Val scowled at him, but his large fingers flickered over the controls all the same. The Duergar was not as savvy with computers as Irie was, but he had learned how to survive out here in space.
“Central Coalition space, Lashar System.” He tapped the screen, which showed the general details about the gigantic ship ahead of them.
“And I bet that Lashar System is a main distribution center for all those lovely stellar gases, right?” El started to grin.
Val shrugged.
“Well...” El pointed a long finger at the harvester. “One of the things about being the biggest navy in the world, and the biggest military contractor, and the most relied upon, is that I bet it means that you need an awful lot of stellar gas.”
“Ah…” Val nodded, grinning to reveal his many fangs and tusks.
“The distribution center at Lashar will be one of the main Central Coalition ones, which means it has to ship out to Armcore Prime. All we have to do is hitch a ride
…” El excused the Duergar from the controls, settled in behind the wheel, and started to flick switches off and on. The Mercury Blade began to quiet as non-essential systems powered down, and even the engines cycled slower.
Before long, everyone could hear that hiss as the ship pushed its way through the stellar dust.
“With a ship this massive, they won’t even register us,” Eliard said confidently, slipping the Mercury back through the nebula, falling behind smaller asteroids before he micro-controlled the booster rockets and glided toward the belly of the gas-harvester. He matched the orbits and the thrust of the Mercury Blade and the harvester perfectly, snugging as close as he could to a series of block-like protuberances from the lower hull without actually touching the giant vessel. When he was sure that he had matched their engine output, he locked the controls to follow the harvester and leaned back.

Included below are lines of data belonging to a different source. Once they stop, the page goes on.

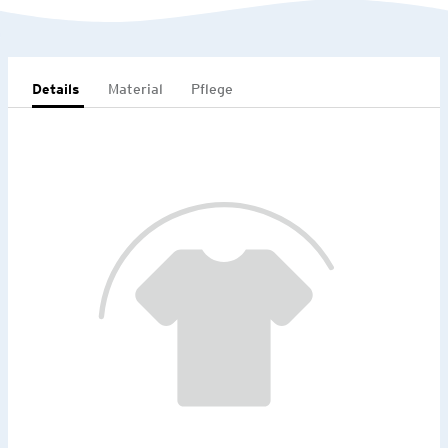
Details
Material
Pflege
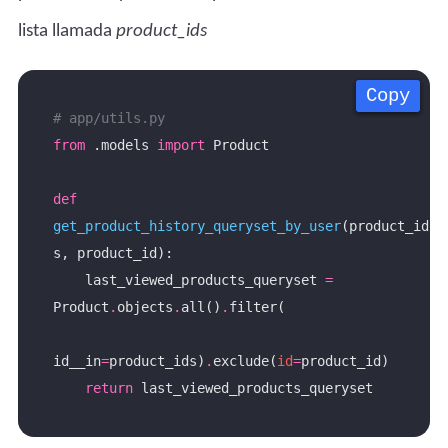
lista llamada
product_ids
Copy
Copy
Copy
Copy
# app/utils.py
from
 .models 
import
def
get_product_history_queryset_by_user
(product_id
    last_viewed_products_queryset 
=
Product
.
objects
.
all()
.
id__in
=
product_ids)
.
exclude(
id
=
return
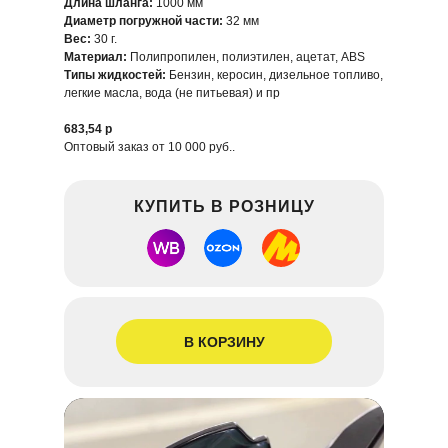
Длина шланга:
1000 мм
Диаметр погружной части:
32 мм
Вес:
30 г.
Материал:
Полипропилен, полиэтилен, ацетат, ABS
Типы жидкостей:
Бензин, керосин, дизельное топливо,
легкие масла, вода (не питьевая) и пр
683,54 р
Оптовый заказ от 10 000 руб..
КУПИТЬ В РОЗНИЦУ
В КОРЗИНУ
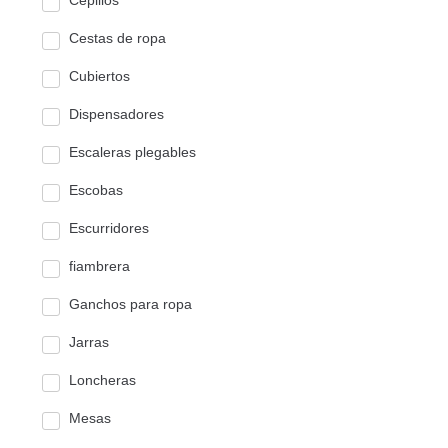
Cepillos
Cestas de ropa
Cubiertos
Dispensadores
Escaleras plegables
Escobas
Escurridores
fiambrera
Ganchos para ropa
Jarras
Loncheras
Mesas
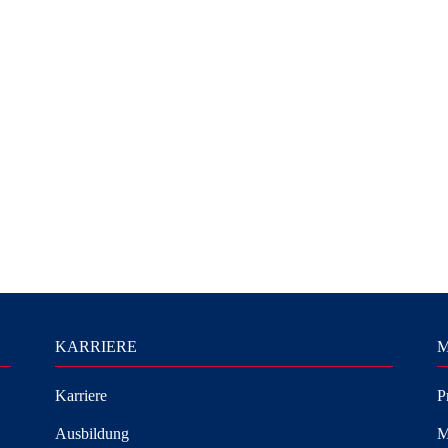
KARRIERE
M
Karriere
P
Ausbildung
M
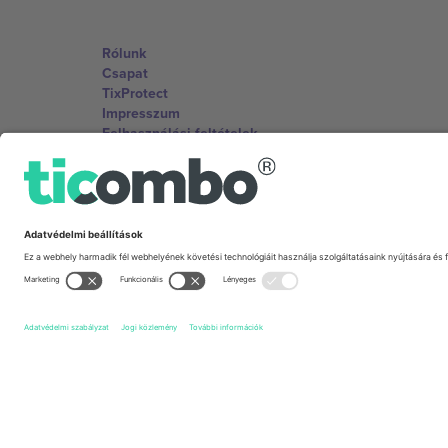
Rólunk
Csapat
TixProtect
Impresszum
Felhasználási feltételek
Partnerprogram
Irodák és támogatás
Germany
Unter den Linden 24, 10117 Berlin, Germany
United States
131 Continental Dr, Suite 305, Newark, Delaware 19713, 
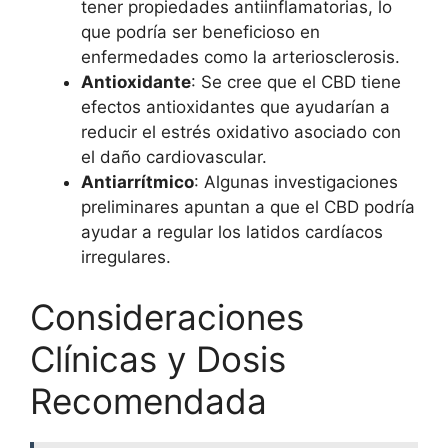
tener propiedades antiinflamatorias, lo
que podría ser beneficioso en
enfermedades como la arteriosclerosis.
Antioxidante
: Se cree que el CBD tiene
efectos antioxidantes que ayudarían a
reducir el estrés oxidativo asociado con
el daño cardiovascular.
Antiarrítmico
: Algunas investigaciones
preliminares apuntan a que el CBD podría
ayudar a regular los latidos cardíacos
irregulares.
Consideraciones
Clínicas y Dosis
Recomendada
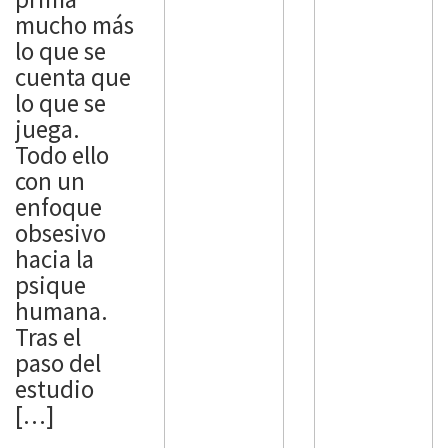
mucho más
lo que se
cuenta que
lo que se
juega.
Todo ello
con un
enfoque
obsesivo
hacia la
psique
humana.
Tras el
paso del
estudio
[…]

“They’ll have a hard time finding us with all this dust and energy diffusion from their own ship.” El said with a smile. “We’ll hitch a ride to Lashar, and then do the same to the containers heading out to Armcore Prime!”
9
Interlude II: Captain Farlow
Once-General Farlow massaged his sore knuckles and wondered if he should have hit the man quite so hard. His knuckles were scuffed and grazed, and he was sure that they would probably swell up before the shift was out.
Oh well. The man on the edge of his sixties sighed. Sometimes, discipline comes at a price. He looked at himself in the mirror in the clipper-scout’s bathroom. Crow’s feet. Tightly drawn skin stretching over his cheekbones. Several days of white stubble already spreading along his jawline.